Using our \(T^2\) ellipse from before and plotting the Bonferroni CI’s on top, we have:
plot(ellipse(S,centre=dbar,t=sqrt(((n-1)*p/(n*(n-p)))*qf(0.95,p,n-p))),type="l",xlim=c(-40,60),ylim=c(-40,40),
main="95% Confidence Ellipses for \nSuccessive Yearly Length Increases \nYear3-Year2 and Year5-Year4", xlab = "Year3-Year2",
ylab = "Year5-Year4")
points(dbar[1,],dbar[2,])
lines(x=c(-21.2264919444937 , 53.2264919444937), y=c(-20.6538465602516,-20.6538465602516), lty=2, lwd=1.5)
lines(x=c(-21.2264919444937 , 53.2264919444937), y=c(28.6538465602516, 28.6538465602516), lty=2, lwd=1.5)
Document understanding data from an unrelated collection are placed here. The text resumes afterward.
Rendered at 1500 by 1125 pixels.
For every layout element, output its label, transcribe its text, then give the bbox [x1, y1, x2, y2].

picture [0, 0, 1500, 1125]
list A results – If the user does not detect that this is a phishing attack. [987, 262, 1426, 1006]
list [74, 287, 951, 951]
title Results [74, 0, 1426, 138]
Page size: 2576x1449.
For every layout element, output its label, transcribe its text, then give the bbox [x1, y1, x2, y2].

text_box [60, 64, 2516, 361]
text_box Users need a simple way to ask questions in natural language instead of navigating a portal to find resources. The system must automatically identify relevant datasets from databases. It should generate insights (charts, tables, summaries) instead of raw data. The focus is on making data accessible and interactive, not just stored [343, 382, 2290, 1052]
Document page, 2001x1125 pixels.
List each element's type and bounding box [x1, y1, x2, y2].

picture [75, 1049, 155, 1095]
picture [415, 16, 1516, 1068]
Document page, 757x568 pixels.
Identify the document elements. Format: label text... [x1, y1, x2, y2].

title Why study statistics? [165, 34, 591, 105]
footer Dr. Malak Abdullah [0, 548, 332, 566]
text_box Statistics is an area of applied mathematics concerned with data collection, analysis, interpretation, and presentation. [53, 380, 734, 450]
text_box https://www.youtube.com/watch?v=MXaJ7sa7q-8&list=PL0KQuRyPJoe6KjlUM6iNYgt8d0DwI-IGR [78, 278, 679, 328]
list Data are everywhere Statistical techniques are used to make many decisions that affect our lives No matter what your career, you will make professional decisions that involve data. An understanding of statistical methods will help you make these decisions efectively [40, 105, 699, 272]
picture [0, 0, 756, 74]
lines(x=c(-21.2264919444937, -21.2264919444937), y=c(-20.6538465602516, 28.6538465602516), lty=2, lwd=1.5)
lines(x=c(53.2264919444937, 53.2264919444937), y=c(-20.6538465602516, 28.6538465602516), lty=2, lwd=1.5)
lines(x=c(-1.42278404051086 , 33.42278404051097), y=c(-7.53852060590654, -7.53852060590654), lty=2, lwd=1.5)
lines(x=c(-1.42278404051086 , 33.42278404051097), y=c(15.5385206059065, 15.5385206059065), lty=2, lwd=1.5)
lines(x=c(-1.42278404051086, -1.42278404051086), y=c( -7.53852060590654 , 15.5385206059065), lty=2, lwd=1.5)
lines(x=c(33.42278404051097, 33.42278404051097), y=c( -7.53852060590654 , 15.5385206059065), lty=2, lwd=1.5)
text(x=-1, y=-7.5, "Bonferroni")
text(x=-21, y=-21, "T^2")
In this case we can clearly see that we get much more precise intervals from the Bonferroni method, while maintaining a familywise confidence coefficient for all 7 pairwise comparisons of 95%.